Since its last delinquency Deep Dive in February 2025, delinquencies have started trending upward after steadily declining for the first 10 months of last year. Overall credit card delinquencies for February 2025 were 2.66%, up 0.16% year-over-year. “This month’s performance was consistent with the upward trend in year-over-year delinquency rate growth observed over the last four months, in contrast with the previous ten months,” noted Velera in its report.


Additionally, Velera saw higher delinquency rates among younger age groups, as evidenced by the “notable increase” in the youngest generational segment (Younger Gen Z), up 10.67% year- -over-year to 13.69% in February 2026, up significantly from 3.02% in February 2025. The boomer-plus (oldest) population had the lowest delinquency rate for February 2025 at 1.63%.

 

While the year-over-year change in delinquencies was up 0.16%, the subprime credit score grouping (credit scores below 660) decreased 0.46% to 8.43% in February 2026, continuing the positive trend observed over the last year. In looking by generation over time, delinquency rates tend to decline as the population ages.
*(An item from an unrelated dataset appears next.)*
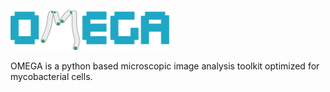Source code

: ![](OMEGA_core/logo.png)

OMEGA is a python based microscopic image analysis toolkit optimized for mycobacterial cells.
“Younger consumers are feeling the most strain, and lower income households continue to show sharper swings in both delinquencies and credit utilization,” Velera reported. “At the same time, subprime borrowers have been remarkably steady — something we wouldn’t have predicted a few years ago. Put together, it paints a picture of a consumer landscape that’s still adjusting to higher costs and shifting financial cushions, with very different experiences depending on age and income.”


What Should Credit Unions Do Now?


The Index recommended opportunities for credit unions such as:


Strengthen Collections to Better Manage Elevated Delinquencies

“As delinquency trends rise, especially among younger consumers, credit unions should prioritize modernizing their collections approach to enhance recovery and deepen member engagement,” suggests Velera. It recommends effective strategies include using multichannel outreach to maximize reach, personalizing communication by risk level and member segment, and adopting smarter technology to prioritize accounts and streamline resolution. “By combining tailored outreach, digital-first engagement and advanced analytics, credit unions can better manage elevated delinquencies while delivering a more supportive and efficient member experience.”


Outsource Delinquency Management to Improve Efficiency and Reduce Risk

“With increased pressure on internal staffing, training and technology resources, outsourcing delinquency management can help credit unions reduce operational burden, mitigate risk and ensure members receive professional, compliant and empathetic support.”


Boost Cardholder Engagement with Targeted Summer Usage Campaigns

“Velera’s targeted usage campaigns provide credit unions with an efficient, data driven way to influence member spending during key seasonal moments, most notably during summer travel season and Amazon’s peak July shopping period.”